==== MATERIAL SHOWN

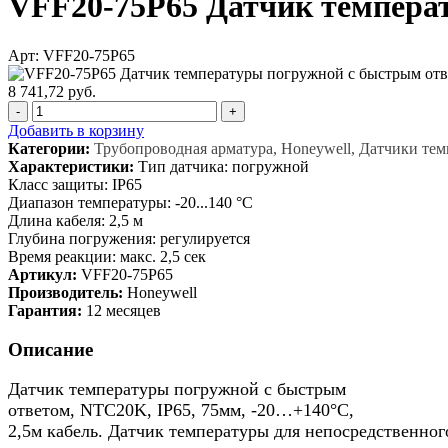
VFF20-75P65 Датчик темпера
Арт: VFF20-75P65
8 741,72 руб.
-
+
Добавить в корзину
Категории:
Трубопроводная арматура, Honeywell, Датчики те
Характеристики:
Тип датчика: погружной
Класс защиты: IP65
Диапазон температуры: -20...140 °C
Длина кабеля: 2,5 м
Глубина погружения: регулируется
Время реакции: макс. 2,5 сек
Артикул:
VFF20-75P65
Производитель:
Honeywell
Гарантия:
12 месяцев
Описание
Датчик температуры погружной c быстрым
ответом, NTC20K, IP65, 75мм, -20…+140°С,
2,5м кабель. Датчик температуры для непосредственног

========
==== MATERIAL SHOWN

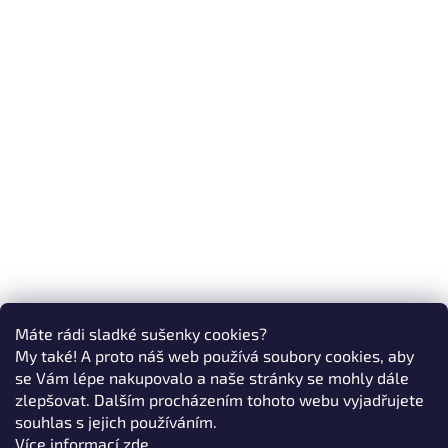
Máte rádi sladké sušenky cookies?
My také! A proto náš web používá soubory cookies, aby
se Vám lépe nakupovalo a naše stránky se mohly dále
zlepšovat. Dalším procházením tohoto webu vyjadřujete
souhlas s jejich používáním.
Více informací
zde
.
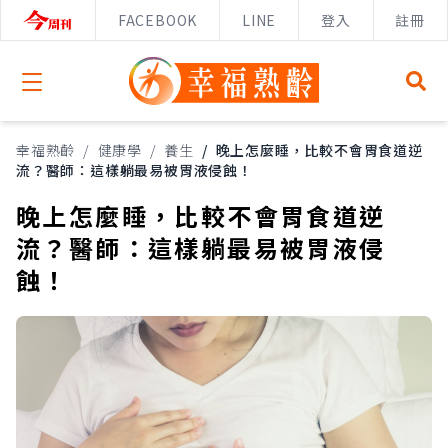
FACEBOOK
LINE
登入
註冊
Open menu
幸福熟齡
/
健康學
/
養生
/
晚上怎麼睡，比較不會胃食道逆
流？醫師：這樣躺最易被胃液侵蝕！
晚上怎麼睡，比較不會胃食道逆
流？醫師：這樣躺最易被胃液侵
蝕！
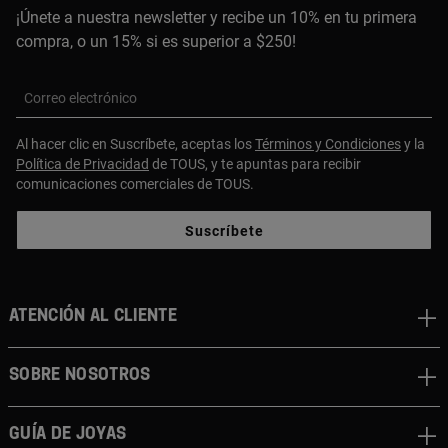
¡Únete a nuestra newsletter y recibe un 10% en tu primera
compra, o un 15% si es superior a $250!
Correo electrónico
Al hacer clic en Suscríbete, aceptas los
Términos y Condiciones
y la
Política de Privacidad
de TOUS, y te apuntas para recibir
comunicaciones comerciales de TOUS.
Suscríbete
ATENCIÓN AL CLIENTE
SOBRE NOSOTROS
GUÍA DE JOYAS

========
==== MATERIAL SHOWN

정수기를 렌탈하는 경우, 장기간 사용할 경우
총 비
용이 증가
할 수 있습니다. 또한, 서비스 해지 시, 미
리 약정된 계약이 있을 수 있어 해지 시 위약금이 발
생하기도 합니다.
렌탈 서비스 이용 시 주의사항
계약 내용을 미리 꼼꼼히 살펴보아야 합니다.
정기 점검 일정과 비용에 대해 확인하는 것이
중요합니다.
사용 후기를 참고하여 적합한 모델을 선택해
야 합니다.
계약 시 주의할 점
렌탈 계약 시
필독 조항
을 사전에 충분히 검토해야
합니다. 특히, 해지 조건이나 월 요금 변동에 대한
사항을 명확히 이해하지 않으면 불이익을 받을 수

========

_WHAT IS NEEDED_: Indicate how many lines of the material contain the string "cookies", giving the number and nothing more.

_SOLUTION BELOW_: 2